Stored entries
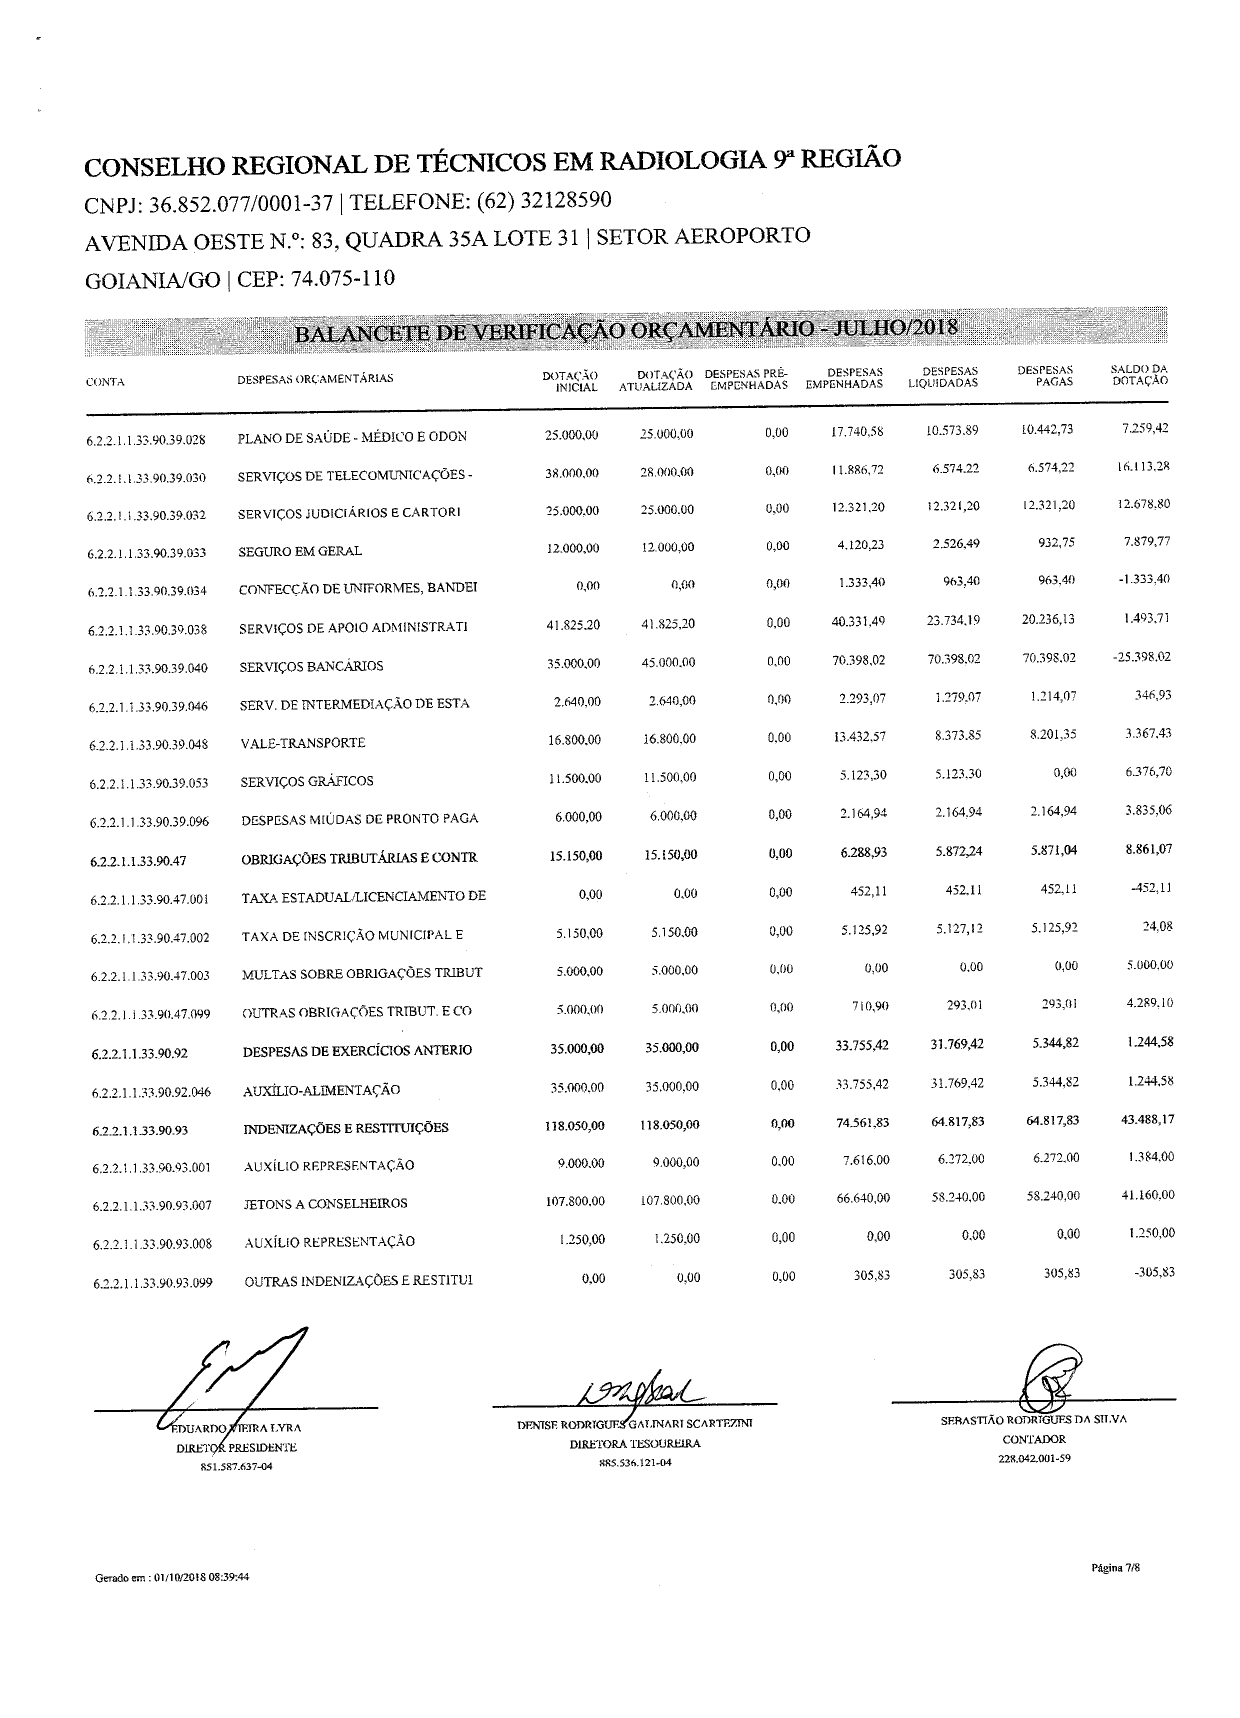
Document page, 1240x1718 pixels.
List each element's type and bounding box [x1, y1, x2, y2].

text_box [0, 0, 1239, 1717]
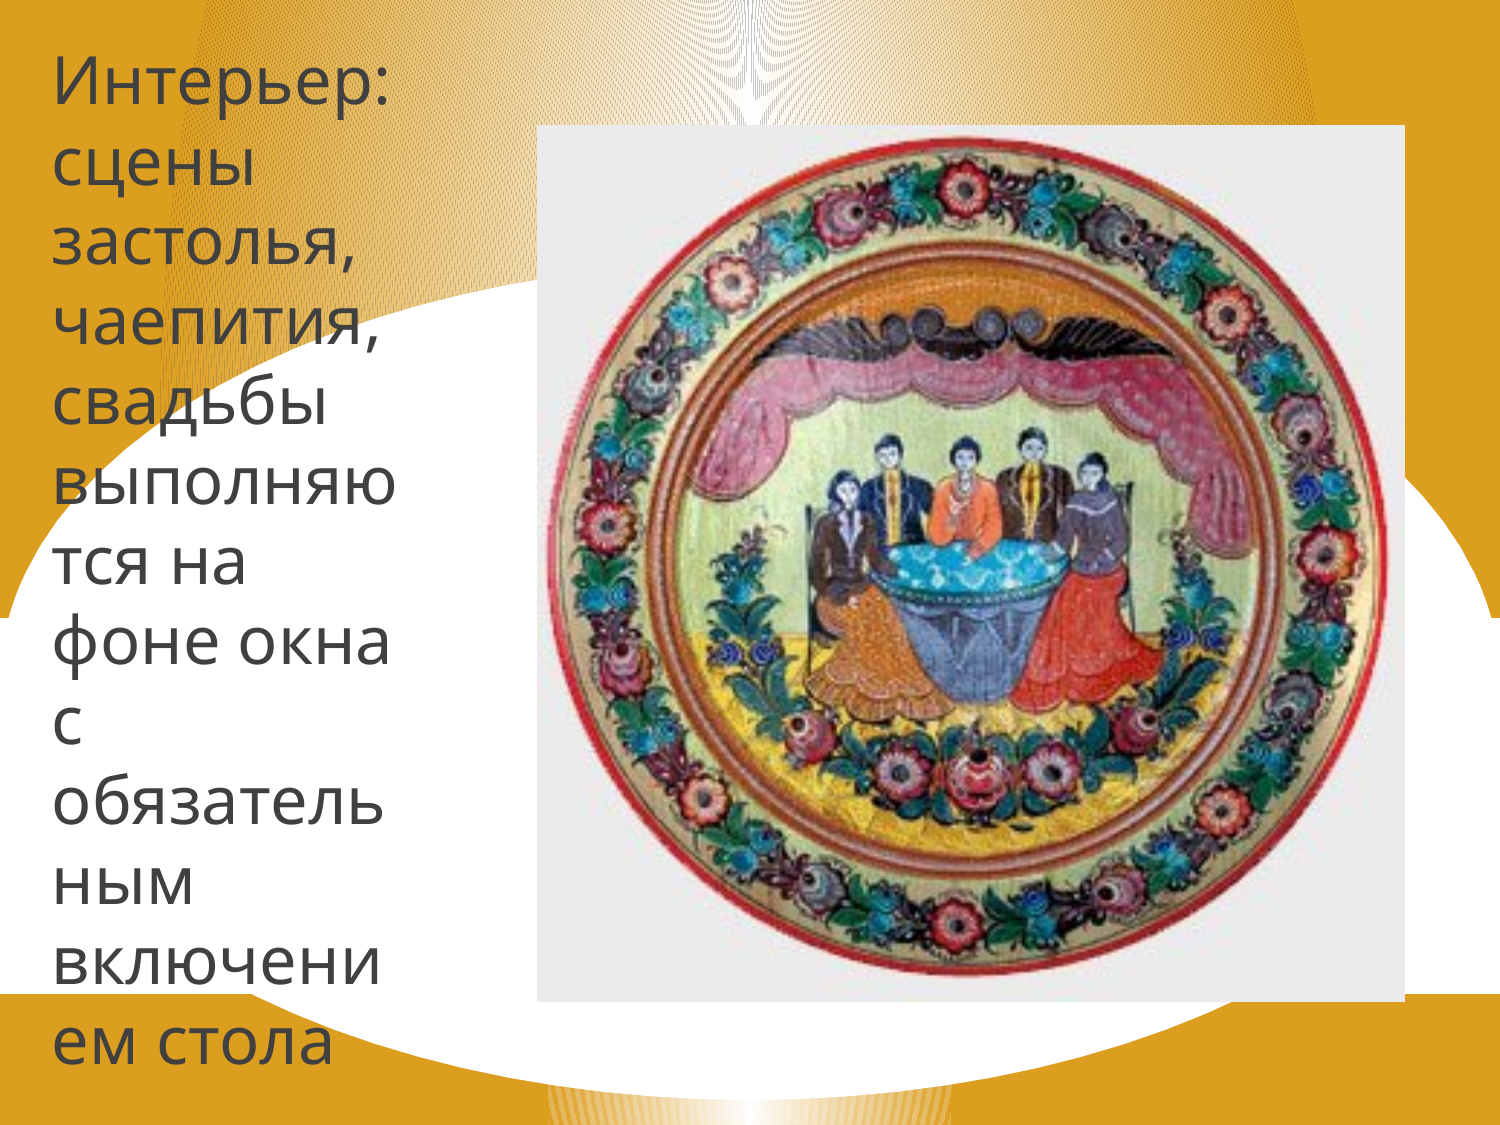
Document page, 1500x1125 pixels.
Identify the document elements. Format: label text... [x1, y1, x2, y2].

picture [537, 125, 1405, 1002]
list Интерьер: сцены застолья, чаепития, свадьбы выполняются на фоне окна с обязательным включением стола [29, 30, 432, 1071]
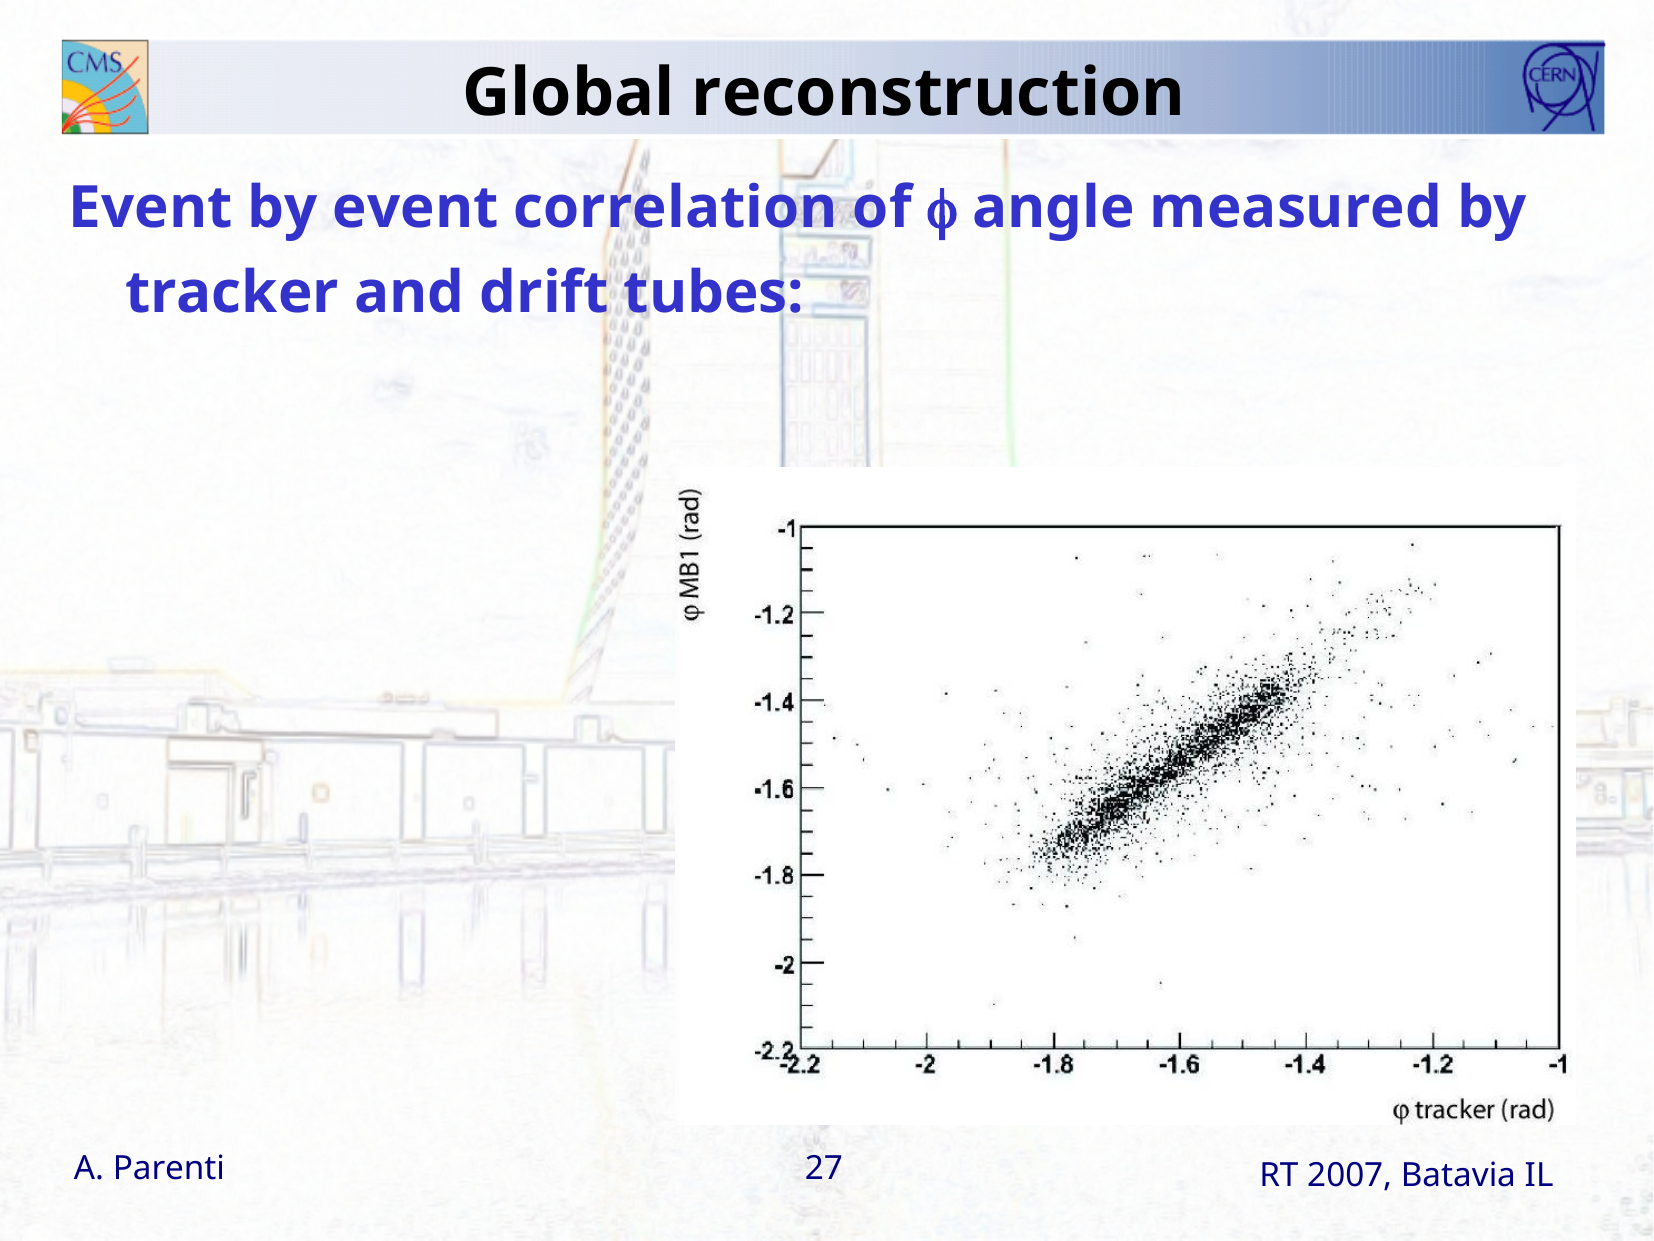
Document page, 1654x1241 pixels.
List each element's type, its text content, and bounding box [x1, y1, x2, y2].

title Global reconstruction [149, 42, 1499, 132]
list Event by event correlation of f angle measured by tracker and drift tubes: [68, 158, 1576, 676]
picture [0, 0, 1654, 1241]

## GIVEN REQUEST
Update all the records above by changing "Document page" to "Rendered page" and leaving every other part as it is, and omit the pictures from your answer.

## RESPONSE
Rendered page, 1240x1718 pixels.
List each element's type and bounding box [x1, y1, x2, y2].

text_box [0, 0, 1239, 1717]
Rendered page, 1500x1125 pixels.
Identify the document elements. Format: label text... [x1, y1, x2, y2].

picture [537, 125, 1405, 1002]
list Интерьер: сцены застолья, чаепития, свадьбы выполняются на фоне окна с обязательным включением стола [29, 30, 432, 1071]
Rendered page, 1654x1241 pixels.
List each element's type, its text content, and bounding box [x1, y1, x2, y2].

title Global reconstruction [149, 42, 1499, 132]
list Event by event correlation of f angle measured by tracker and drift tubes: [68, 158, 1576, 676]
picture [0, 0, 1654, 1241]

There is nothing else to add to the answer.